Bernard BAUDUCEAU, Saint-Mandé

Emanuelsson F et al. Hyperglycaemia, diabetes and risk of fragility fractures: observational and Mendelian randomisation studies. Diabetologia 2024 ; 67 : 301-11.

Le diabète entraîne une majoration du risque de fracture en raison de la diminution de la densité minérale osseuse (DMO) au cours du diabète de type 1. Dans le diabète de type 2, la DMO est paradoxalement normale ou élevée mais le risque fracturaire est cependant augmenté du fait d’une réduction du remodelage et d’anomalies de l’architecture osseuse.

Cette étude avait pour objectif de déterminer le rôle de l’hyperglycémie dans la survenue de fractures et d’examiner si ces fractures liées à la fragilité osseuse étaient associées à une élévation de la mortalité toutes causes confondues au cours du diabète.

Au total, 117 054 personnes de la Copenhagen City Heart Study et de la Copenhagen General Population Study (les études de Copenhague) et 390 374 participants de la UK Biobank ont été inclus pour réaliser des analyses observationnelles et de randomisation mendélienne. La randomisation mendélienne est une approche épidémiologique qui utilise des variants génétiques fortement associés à un phénotype spécifique, ce qui permet de limiter les risques de biais et les facteurs de confusion.

Les fractures liées à la fragilité osseuse ont été définies comme celles qui intéressent la hanche, la colonne vertébrale et les membres supérieurs (humérus ou poignet). Ces observations ont été collectées à partir des registres nationaux de santé. Les données concernant la glycémie et l’HbA1c de 196 743 participants ont été analysées en fonction de la survenue des fractures liées à une fragilité osseuse.

L’élévation de la glycémie à jeun ou non et de l’HbA1c était associée à un risque plus élevé de fracture (p < 0,001). Ainsi, le Hazard Ratio (HR) pour la survenue d’une fracture était de 1,50 (IC95% : 1,19 à 1,88) dans le diabète de type 1 et de 1,22 (IC95% : 1,13 à 1,32) dans le diabète de type 2.

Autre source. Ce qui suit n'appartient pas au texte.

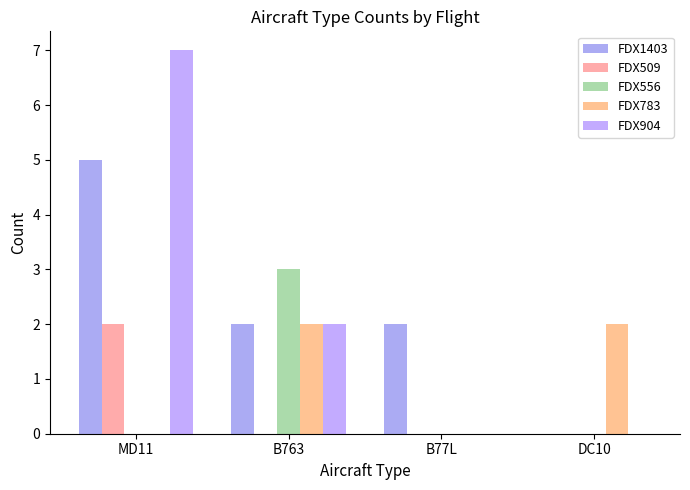

Are the bars grouped side by side (vs. stacked)?

Yes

La randomisation mendélienne sur un échantillon a confirmé une association causale entre une élévation de la glycémie non à jeun et un risque accru de fracture du membre supérieur dans la combinaison des études de Copenhague et de la UK Biobank avec un HR de 1,41 (IC95% : 1,11 à 1,79 ; p = 0,004). Des résultats similaires ont été observés avec la glycémie à jeun et l’HbA1c dans les analyses de randomisation mendélienne sur deux échantillons avec pour la glycémie à jeun un HR de 1,50 (IC95% : 1,03 à 2,18 ; p = 0,03) et de 2,79 (IC95% : 1,12 à 6,93 ; p = 0,03) pour l’HbA1c.

À l’âge de 80 ans, les taux cumulés de décès étaient de :

  • 27 % chez les personnes ayant présenté une fracture ;
  • 54 % chez celles atteintes de diabète ;
  • 67 % chez les personnes souffrant des deux affections ;
  • 17 % chez celles indemnes de fracture ou de diabète.

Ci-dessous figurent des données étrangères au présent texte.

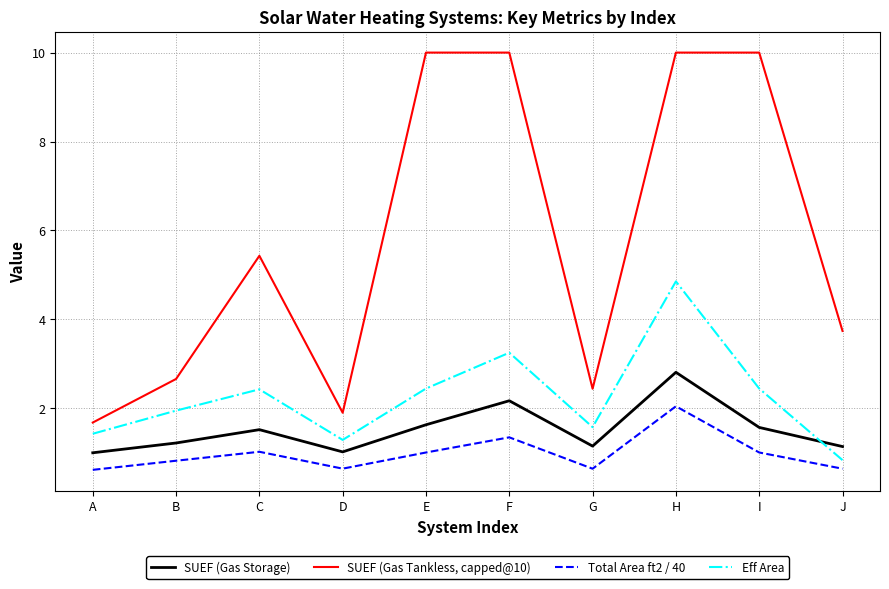

What is the difference between the maximum and second lowest values in the Eff Area series?

3.6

En dépit des biais de cette enquête, notamment en ce qui concerne la fréquence des chutes liées à la neuropathie ou aux hypoglycémies, cette étude confirme que l’hyperglycémie constitue un facteur de risque de fracture liées à la fragilité osseuse. Les analyses de randomisation mendélienne ont établi un effet causal de l’hyperglycémie sur les fractures du membre supérieur. Enfin, la coexistence d’un diabète et de fractures entraîne un risque de décès très élevé.

Cette complication du diabète doit être bien connue afin d’engager le traitement d’une fragilité osseuse dès que nécessaire avec une efficacité équivalente à celles des personnes non diabétiques. Enfin, le contrôle glycémique par insuline ou la plupart des antidiabétiques oraux hormis les glitazones, diminue le risque de fracture comme l’ont montré de nombreuses études.